Symon Hill, a churchgoer who was arrested and de-arrested for shouting ‘Who elected him?’ during King Charles’ proclamation in Oxford, says it was his Christian faith which convicted him to do it.
“I appreciate some Christians will have different views to me, but I don't know how I can declare anyone other than Jesus to be my only rightful Lord and King.
“If Charles is my only rightful Lord and King, then how can Jesus be?,” Hill told Premier.
The 45-year-old was returning home after worshiping at New Road Baptist Church when he encountered large crowds celebrating the proclamation of Charles as the new King.
According to Hill, he only shouted after the part of the proclamation related to mourning the passing of Queen Elizabeth was over.
“I did not interrupt an active morning. I did not intrude on anybody's belief. I did not mock anybody who died. Indeed, I didn't criticise anybody personally, at all.
“I would never protest at the funeral, for example. Of course not. It's a funeral, people have the right to grieve,” he continued.
Hill said that security guards pushed him backwards and took him to the police, after which he was “led down the street, handcuffed, arrested and put in the back of a van”.
Hill was later de-arrested and told he would be contacted for an interview at a later date and might still be charged.
Thames Valley Police confirmed to Premier he was arrested and later de-arrested on Sunday and is “engaging with us voluntarily as we investigate a public order offence”.

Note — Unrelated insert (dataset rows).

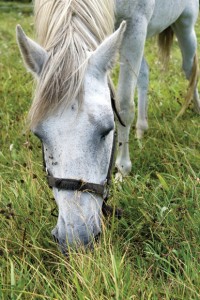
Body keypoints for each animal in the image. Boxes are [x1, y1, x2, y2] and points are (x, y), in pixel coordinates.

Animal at [16, 1, 199, 252]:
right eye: (39, 135)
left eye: (107, 130)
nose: (76, 238)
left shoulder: (135, 26)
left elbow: (123, 104)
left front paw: (123, 169)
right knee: (144, 73)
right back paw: (141, 129)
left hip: (185, 23)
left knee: (190, 68)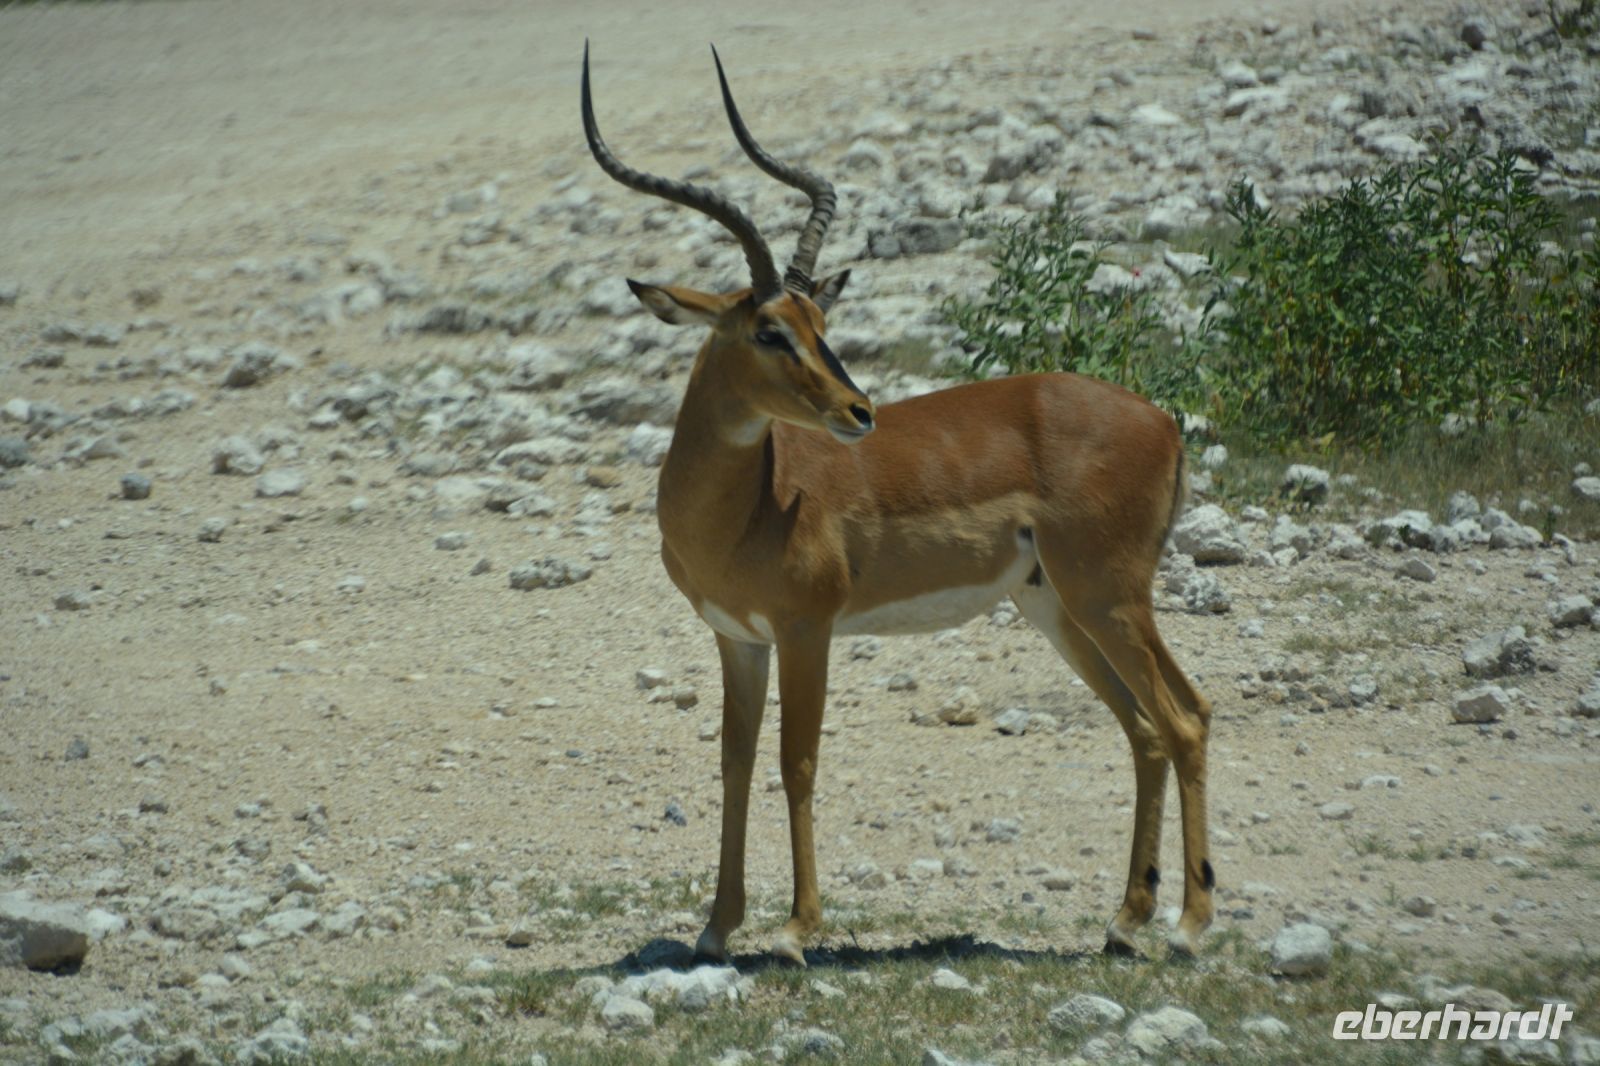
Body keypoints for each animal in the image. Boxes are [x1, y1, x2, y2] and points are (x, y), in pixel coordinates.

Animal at [580, 44, 1215, 962]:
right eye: (771, 329)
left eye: (819, 321)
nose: (859, 411)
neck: (748, 509)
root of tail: (1163, 421)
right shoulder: (738, 639)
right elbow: (734, 763)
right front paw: (716, 926)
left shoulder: (807, 630)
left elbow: (796, 762)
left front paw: (799, 928)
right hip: (1057, 608)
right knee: (1145, 729)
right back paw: (1127, 920)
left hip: (1109, 596)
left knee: (1186, 718)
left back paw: (1191, 926)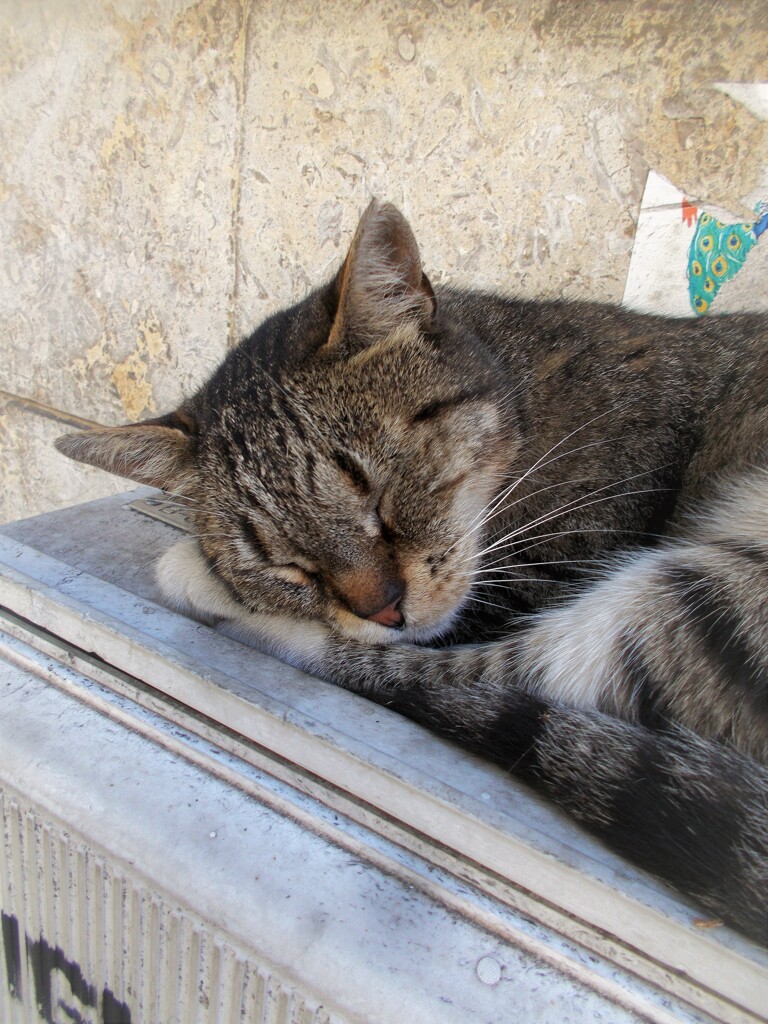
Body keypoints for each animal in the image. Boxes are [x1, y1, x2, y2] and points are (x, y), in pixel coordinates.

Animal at [55, 199, 768, 942]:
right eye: (290, 565)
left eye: (380, 498)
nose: (383, 610)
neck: (527, 385)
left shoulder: (549, 564)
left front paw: (203, 573)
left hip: (705, 596)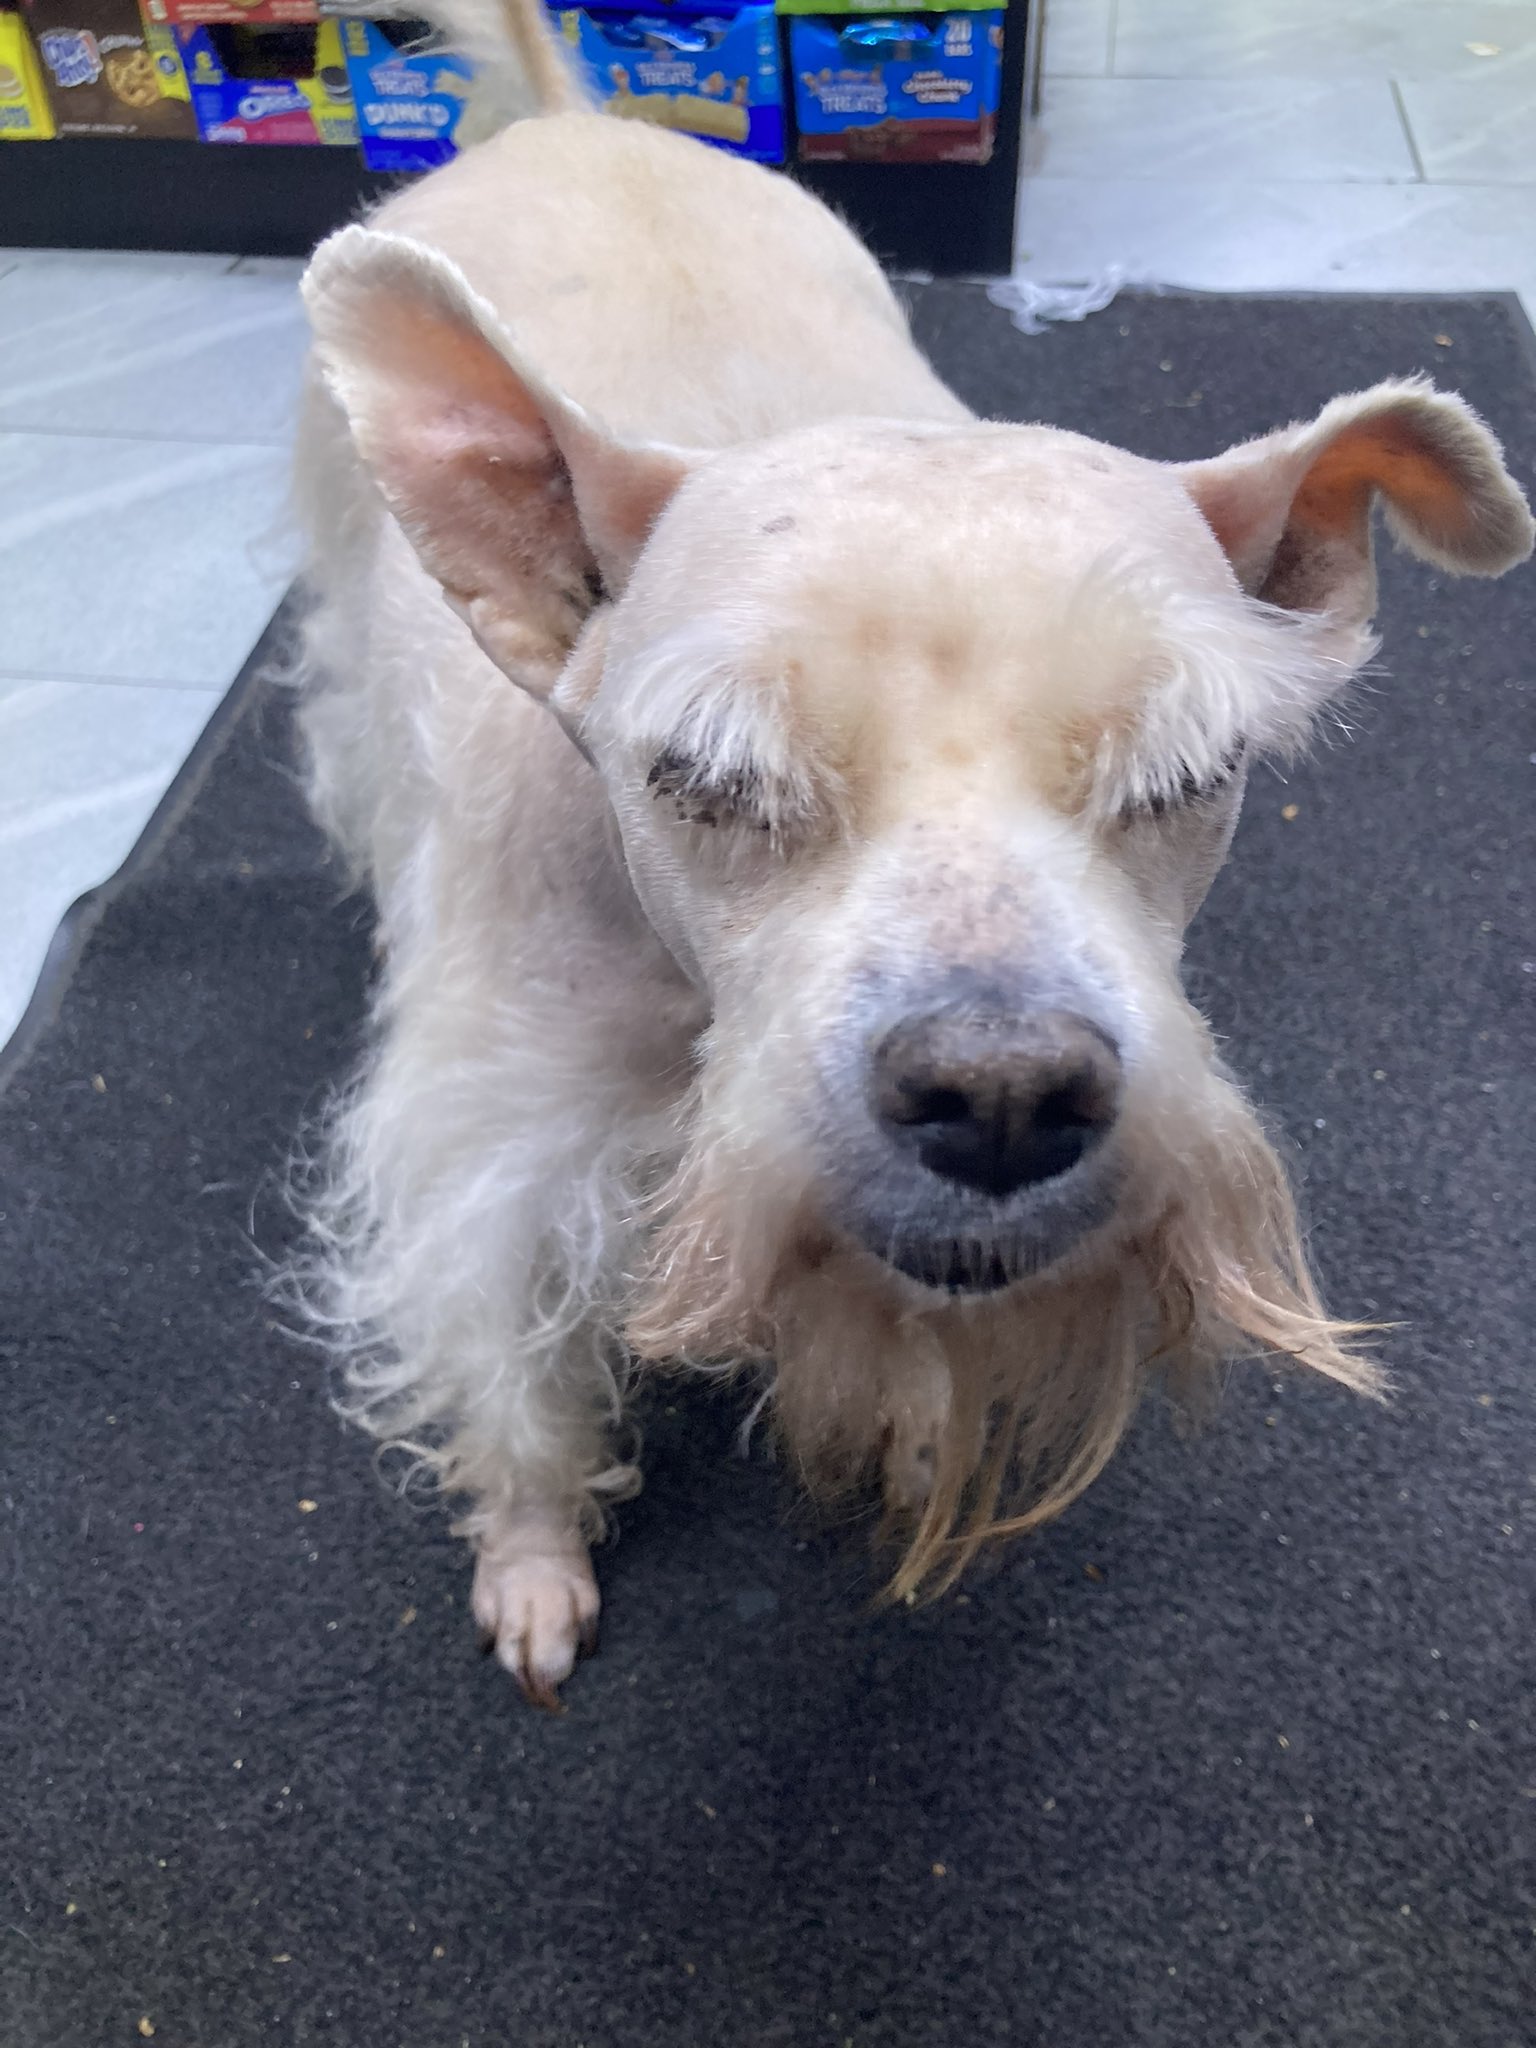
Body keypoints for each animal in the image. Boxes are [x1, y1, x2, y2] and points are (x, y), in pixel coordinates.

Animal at [290, 0, 1534, 1707]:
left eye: (1190, 774)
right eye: (704, 777)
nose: (1004, 1102)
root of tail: (568, 117)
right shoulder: (491, 1154)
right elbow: (514, 1378)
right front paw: (534, 1562)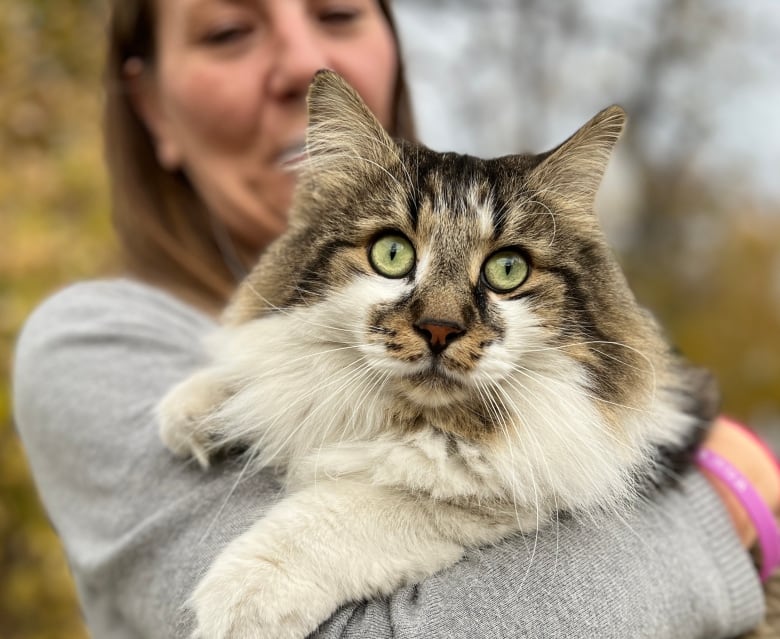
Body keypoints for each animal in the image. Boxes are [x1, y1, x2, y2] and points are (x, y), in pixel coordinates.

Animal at [157, 70, 720, 639]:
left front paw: (243, 595)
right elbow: (274, 372)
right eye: (392, 253)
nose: (439, 329)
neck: (416, 418)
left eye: (508, 270)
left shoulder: (521, 493)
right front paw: (201, 408)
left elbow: (364, 504)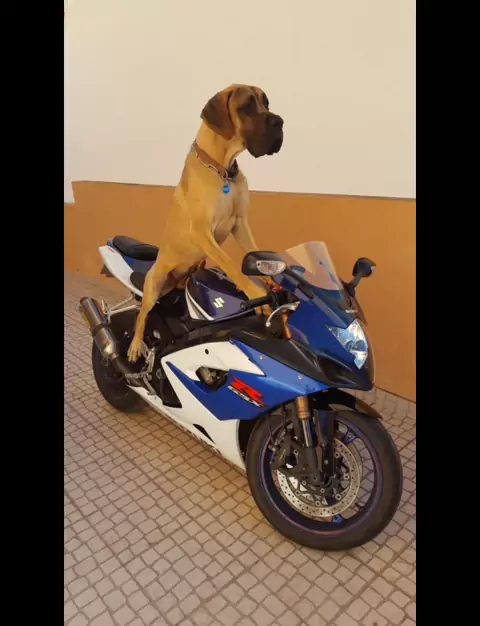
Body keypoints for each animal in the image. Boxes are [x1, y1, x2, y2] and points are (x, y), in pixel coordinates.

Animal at [127, 84, 284, 362]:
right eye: (246, 106)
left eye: (266, 103)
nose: (280, 122)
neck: (221, 169)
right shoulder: (202, 233)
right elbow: (232, 265)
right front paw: (257, 295)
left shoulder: (240, 224)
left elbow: (253, 252)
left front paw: (270, 279)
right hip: (154, 283)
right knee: (142, 315)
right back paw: (135, 345)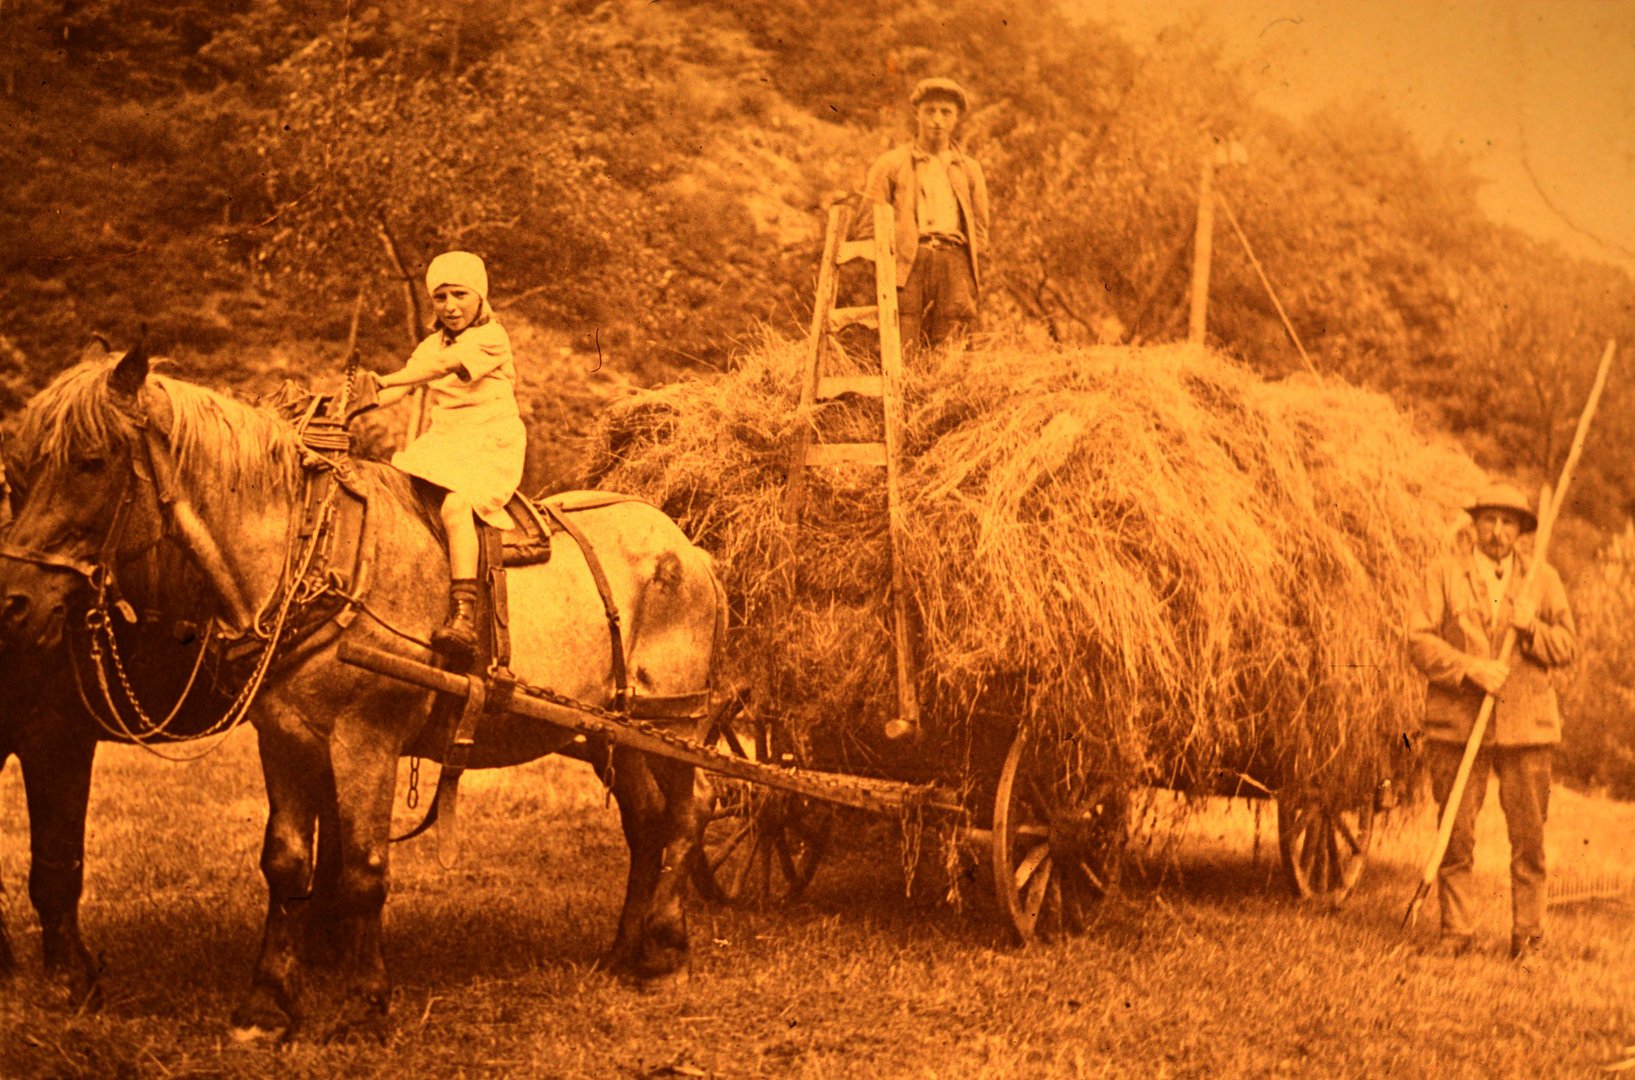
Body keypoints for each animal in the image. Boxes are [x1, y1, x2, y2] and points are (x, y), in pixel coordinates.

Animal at [0, 344, 722, 1039]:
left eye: (91, 462)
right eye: (19, 473)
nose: (15, 600)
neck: (315, 553)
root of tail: (689, 549)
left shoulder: (365, 739)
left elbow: (365, 871)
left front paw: (366, 1005)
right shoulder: (285, 735)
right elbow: (286, 863)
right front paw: (267, 1005)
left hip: (676, 727)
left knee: (688, 815)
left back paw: (666, 953)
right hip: (616, 731)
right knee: (647, 824)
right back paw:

The history teacher told Premier his anti-monarchist views are deeply rooted in his Christian faith. For him, everyone is entitled “to respect and dignity” as we are all equally created “in the image of God”.
“So when people say, ‘Oh, you should have shown respect to the King’, I'm more than happy to show respect to Charles Windsor as a human being, as my equal human being with good points and bad points and faults and virtues, [someone] that is the same as the rest of us,” he explained.
When asked about Christians supporting the monarchy, Hill said: “I'm not for a minute suggesting they are any less of a Christian than me.”
“They may be, in many ways, much better than me,” he continued. “But I would want to understand how they can find that compatible with the Lordship of Jesus.”
Many found Hill’s words disrespectful, commenting that there is “a time and a place” for such protests. But for Hill, it is important to distinguish between mourning the Queen’s death and the proclamation of Charles as the new Head of State.
“Those two things are not the same,” he added. “It may be that in a monarchical system, they are treated the same. But rationally, and practically, they are not.”
“The timing that I protested against the proclamation of a new king was when the new king was being proclaimed.
“There can't be any more suitable time to object to something than when it's happening.”
Concerns about the right to freedom of speech in the UK are rising with several arrests made since the start of the ceremonial events last Friday.
In a statement, Deputy Assistant Commissioner Stuart Cundy said: "The public absolutely have a right to protest and we have been making this clear to all officers involved in the extraordinary policing operation currently in place."